I felt like calling just on principle.
He gives me his best looking out for you buddy voice and says again "I got the nuts." Alright, I've seen this play a lot and idiots become my buddy and tell me to fold when they hit a massive hand. But something felt different this time, something felt disingenuine. Okay, even if not, his holding could make sense with the action. I start to fold, and I see this look of relief on his face. Normally, another insta-call on my tell-meter. Then, I stop, I say "Are you going to show me." He's uncomfortable with it. "Yeah, I'll show you," he says. "I got 'em."
It wasn't that I totally trusted him, but I counted up my chips and again. I had enough chips to play with if I folded (I KNOW BAD, BAD BILL) but I limited my rebuys and again, I'd have to pick up if I called and I was wrong. Plus, I got a bit of a mental freeroll knowing that I would expose him as a slimey liar to at least my half of the table either way if he was lying.
So everything said call, except for two factors that had nothing to do with the hand. Plus, we did share some laughs, and he seemed nice enough earlier. I chose wrong. And he half-willingly showed a bluff with air 85 suited. I told him nice hand. Course, inside I was already mad at myself for not listening to my gut.
So I went from running in mud to getting slimed. Later I headed home after one more badly misplayed hand and could only count the mistakes I made.
So, that's a lot of posts in a row, about mistakes I've recently made. Which, may make for bad reading, but was kind of the main point of this blog from the start (at least from my private perspective): to chronicle my mistakes so I could avoid them in the future. Sure now, people actually read it and it's morphed into other things too, but every once in a while I have to recognize my poor play and document it. Fear not, I've also played some hands really well and made some great calls, great bluffs, and great lay-downs but it's the mistakes I need to learn from not the right decisions.

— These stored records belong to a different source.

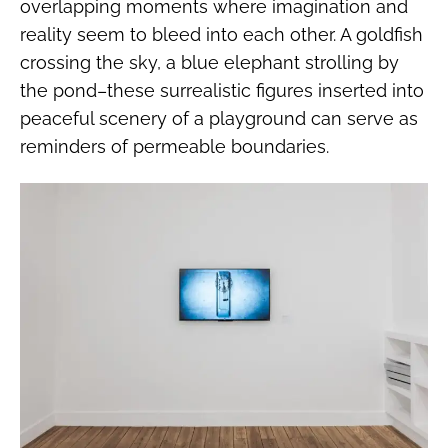
overlapping moments where imagination and
reality seem to bleed into each other. A goldfish
crossing the sky, a blue elephant strolling by
the pond–these surrealistic figures inserted into
peaceful scenery of a playground can serve as
reminders of permeable boundaries.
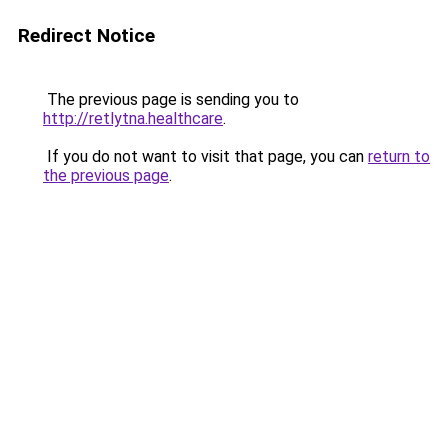
Redirect Notice
The previous page is sending you to
http://retlytna.healthcare
.
If you do not want to visit that page, you can
return to
the previous page
.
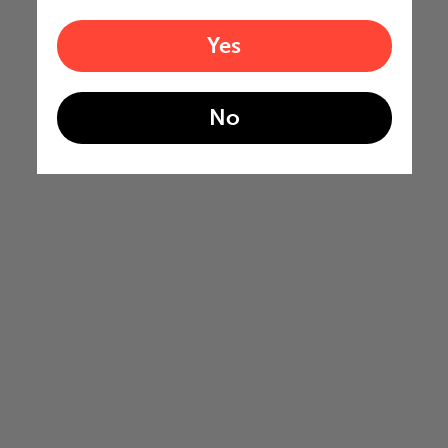
Yes
No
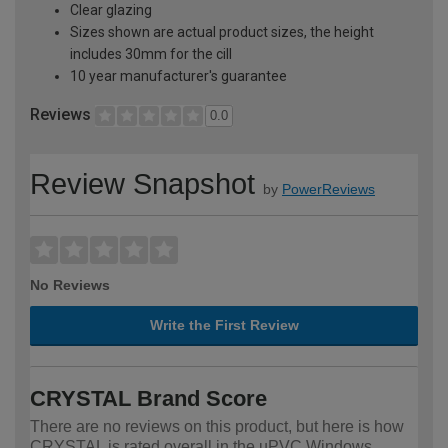
Clear glazing
Sizes shown are actual product sizes, the height
includes 30mm for the cill
10 year manufacturer's guarantee
Reviews
0.0
Review Snapshot
by
PowerReviews
No Reviews
Write the First Review
CRYSTAL Brand Score
There are no reviews on this product, but here is how
CRYSTAL is rated overall in the uPVC Windows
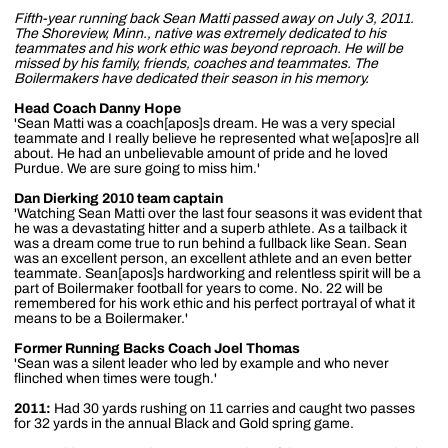
Fifth-year running back Sean Matti passed away on July 3, 2011.
The Shoreview, Minn., native was extremely dedicated to his
teammates and his work ethic was beyond reproach. He will be
missed by his family, friends, coaches and teammates. The
Boilermakers have dedicated their season in his memory.
Head Coach Danny Hope
'Sean Matti was a coach[apos]s dream. He was a very special
teammate and I really believe he represented what we[apos]re all
about. He had an unbelievable amount of pride and he loved
Purdue. We are sure going to miss him.'
Dan Dierking 2010 team captain
'Watching Sean Matti over the last four seasons it was evident that
he was a devastating hitter and a superb athlete. As a tailback it
was a dream come true to run behind a fullback like Sean. Sean
was an excellent person, an excellent athlete and an even better
teammate. Sean[apos]s hardworking and relentless spirit will be a
part of Boilermaker football for years to come. No. 22 will be
remembered for his work ethic and his perfect portrayal of what it
means to be a Boilermaker.'
Former Running Backs Coach Joel Thomas
'Sean was a silent leader who led by example and who never
flinched when times were tough.'
2011:
Had 30 yards rushing on 11 carries and caught two passes
for 32 yards in the annual Black and Gold spring game.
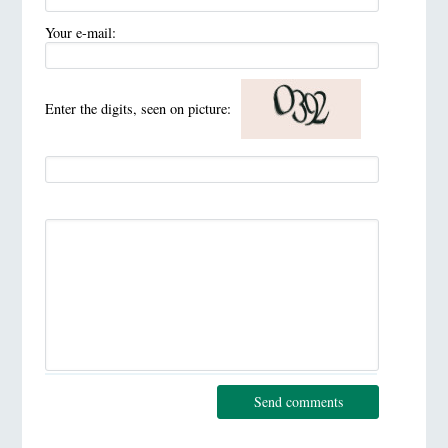
Your e-mail:
Enter the digits, seen on picture:
Send comments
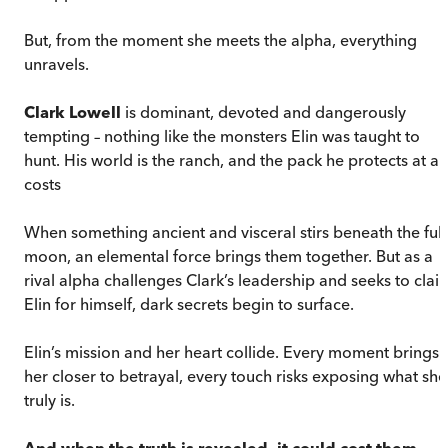
But, from the moment she meets the alpha, everything
unravels.
Clark Lowell
is dominant, devoted and dangerously
tempting – nothing like the monsters Elin was taught to
hunt. His world is the ranch, and the pack he protects at all
costs
When something ancient and visceral stirs beneath the full
moon, an elemental force brings them together. But as a
rival alpha challenges Clark’s leadership and seeks to clai
Elin for himself, dark secrets begin to surface.
Elin’s mission and her heart collide. Every moment brings
her closer to betrayal, every touch risks exposing what she
truly is.
And when the truth is revealed, it could cost them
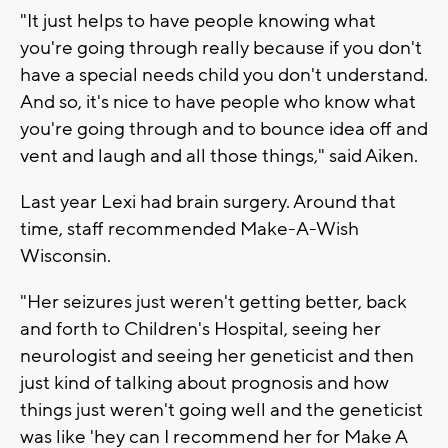
"It just helps to have people knowing what
you're going through really because if you don't
have a special needs child you don't understand.
And so, it's nice to have people who know what
you're going through and to bounce idea off and
vent and laugh and all those things," said Aiken.
Last year Lexi had brain surgery. Around that
time, staff recommended Make-A-Wish
Wisconsin.
"Her seizures just weren't getting better, back
and forth to Children's Hospital, seeing her
neurologist and seeing her geneticist and then
just kind of talking about prognosis and how
things just weren't going well and the geneticist
was like 'hey can I recommend her for Make A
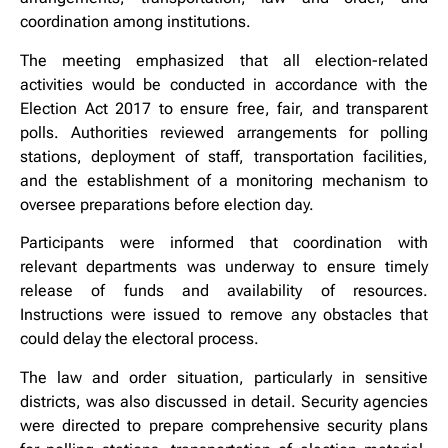
coordination among institutions.
The meeting emphasized that all election-related
activities would be conducted in accordance with the
Election Act 2017 to ensure free, fair, and transparent
polls. Authorities reviewed arrangements for polling
stations, deployment of staff, transportation facilities,
and the establishment of a monitoring mechanism to
oversee preparations before election day.
Participants were informed that coordination with
relevant departments was underway to ensure timely
release of funds and availability of resources.
Instructions were issued to remove any obstacles that
could delay the electoral process.
The law and order situation, particularly in sensitive
districts, was also discussed in detail. Security agencies
were directed to prepare comprehensive security plans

I think I've been able to plug some leaks, but certainly one running leak is not making the best decision in the moment because of other factors like not wanting to pick up, which I had fixed for a while but on Wednesday I slipped back into to it. Hopefully, this time the lesson is learned for good.
Why I limited my rebuys... I don't know, actually I do know, it's dumbly showing up with no cash and having a limit on my ATM withdrawal, bad strategy, and a mistake I won't make again. Also, while I re-learned a tactic to prevent a call by brazenly playing on goodwill, I don't think it's a tactic I'll ever employ.
Poker is a game of deception yes, but deceive me within the constraints of the game. I don't harbor the other guy that much ill will, I define it as sleazy, but I do understand others consider that kind of banter as not only fair, but skilled play. To me it's a bit like taking a dive in soccer, flopping in basketball or faking an injury in football, but worse. Sure, some may praise you for it, but most of us recognize it as a cheap way to make a buck. That might be the key to winning Survivor but on a Poker Island it's just the desperation of a mediocre player.